That’s is the reaction many potential customers might face when they walk onto the car dealer’s lot and are peppered with “dealership jargon.
New car slang features in the majority of car advertisements, but what does it all mean?
Things like “MY15”, “build 20xx”, “compliance 20xx” or just plain old “20xx” all mean something different apparently and are all used regularly in the car buying arena.
Understanding what they all mean is the first step to ensure that your car ownership gets off on the right foot.
Let’s understand what the difference is between Build Date, Compliance Date and Model Year.
MY or Model Year (e.g. MY00)
Quite possibly the most commonly used acronym in vehicular sales is the MY moniker.
MY stands for Model Year and refers to the model cycle that the car is in, NOT essentially the year it was built. It is perfectly normal and acceptable to have a car that was built in 2012 but is labelled MY13 due to an update or revision of the model since the MY12 edition.
Build (e.g. Build 20xx)
This one is as simple as it sounds, with the build date of the car being the actual month and therefore year that it rolled of the production line at the factory.

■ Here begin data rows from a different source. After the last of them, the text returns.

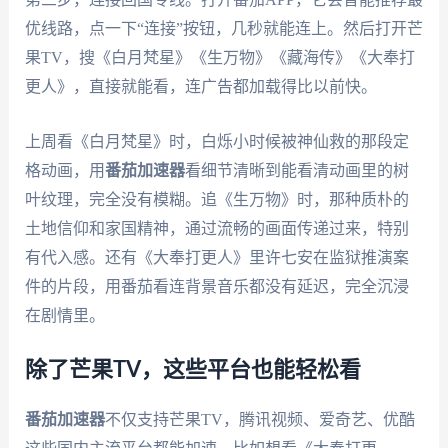
优线路，点一下“连接”按钮，几秒就能连上。然后打开芒
果TV，搜《白月梵星》《生万物》《藏海传》《大奉打
更人》，直接就能看，连广告都加载得比以前快。
上周看《白月梵星》时，白烁小时候被神仙救的那段定
格动画，用
番茄加速器
看细节清晰到能看清动画里的树
叶纹理，完全没有模糊。追《生万物》时，那种质朴的
土地信仰和家国精神，通过流畅的画面传递过来，特别
有代入感。还有《大奉打更人》里许七安在监狱推演案
件的片段，用番茄看连背景音乐都没有延迟，完全沉浸
在剧情里。
除了芒果TV，这些平台也能轻松看
番茄加速器
不仅支持芒果TV，腾讯视频、爱奇艺、优酷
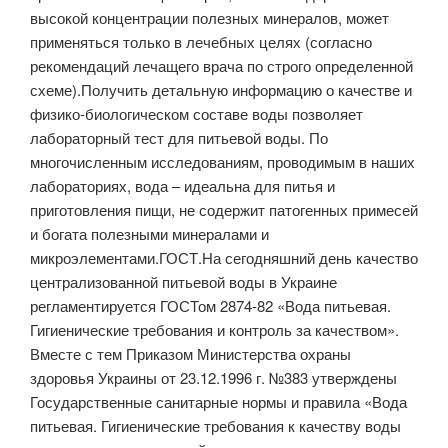
высокой концентрации полезных минералов, может
применяться только в лечебных целях (согласно
рекомендаций лечащего врача по строго определенной
схеме).Получить детальную информацию о качестве и
физико-биологическом составе воды позволяет
лабораторный тест для питьевой воды. По
многочисленным исследованиям, проводимым в наших
лабораториях, вода – идеальна для питья и
приготовления пищи, не содержит патогенных примесей
и богата полезными минералами и
микроэлементами.ГОСТ.На сегодняшний день качество
централизованной питьевой воды в Украине
регламентируется ГОСТом 2874-82 «Вода питьевая.
Гигиенические требования и контроль за качеством».
Вместе с тем Приказом Министерства охраны
здоровья Украины от 23.12.1996 г. №383 утверждены
Государственные санитарные нормы и правила «Вода
питьевая. Гигиенические требования к качеству воды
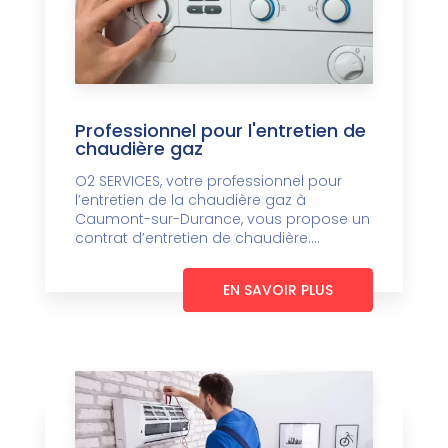
Professionnel pour l'entretien de
chaudière gaz
O2 SERVICES, votre professionnel pour
l’entretien de la chaudière gaz à
Caumont-sur-Durance, vous propose un
contrat d’entretien de chaudière....
EN SAVOIR PLUS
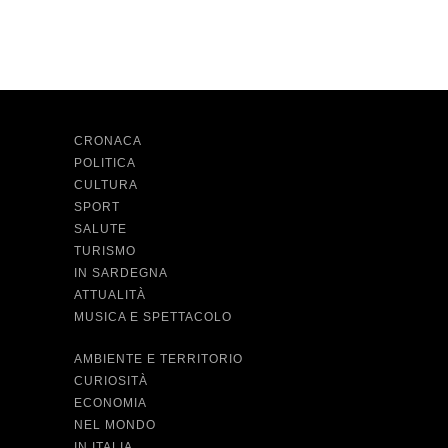
CRONACA
POLITICA
CULTURA
SPORT
SALUTE
TURISMO
IN SARDEGNA
ATTUALITÀ
MUSICA E SPETTACOLO
AMBIENTE E TERRITORIO
CURIOSITÀ
ECONOMIA
NEL MONDO
IN ITALIA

For the majority of cars manufactured outside of Australia, it is quite common for the car to be built in one year (e.g. November 2014 or 11/2014) but not actually land ashore in Australia until the next year (e.g. May 2015, or 05/2015.)
Every model driving on Australian roads must be rigorously inspected and crash tested to be worthy of a compliance plate. This states that the car has met the requirements of the Australian Design Rules (ADRs).
The compliance plate is a quick indication to registration authorities that compliance with the ADRs has been demonstrated for the vehicle in question.
When an internationally manufactured car has reached our shores it must be therefore fitted with a compliance plate before it is able to be driven on the road.
This could be done in one year, even if the car arrived in the final months of the previous year, or was built in the previous year.
The same applies for locally manufactured vehicles.
There are certain vehicles that do not have to comply with the ADRs and be fitted with a compliance plate but these are exceptions and you should get the advice of an appropriate authority before buying such a car.
The Year (i.e. 20xx Model Name)
The year of the car can be a somewhat ambiguous term, for example, a “2011 Camry” could technically be built in 2011, or complied in 2011 or be a MY11 car.
However, for the most part the year of the car will refer to the year it was manufactured, so our example 2011 Camry would be a car built at some point during 2011.
This is usually the case when selling the car privately as well – you shouldn’t be finding previous year build cars advertised as current years models, just because they were complied in the current year.
If you do find this is the case, quiz the seller on it and you could even agree to a lower price due the car being older than advertised.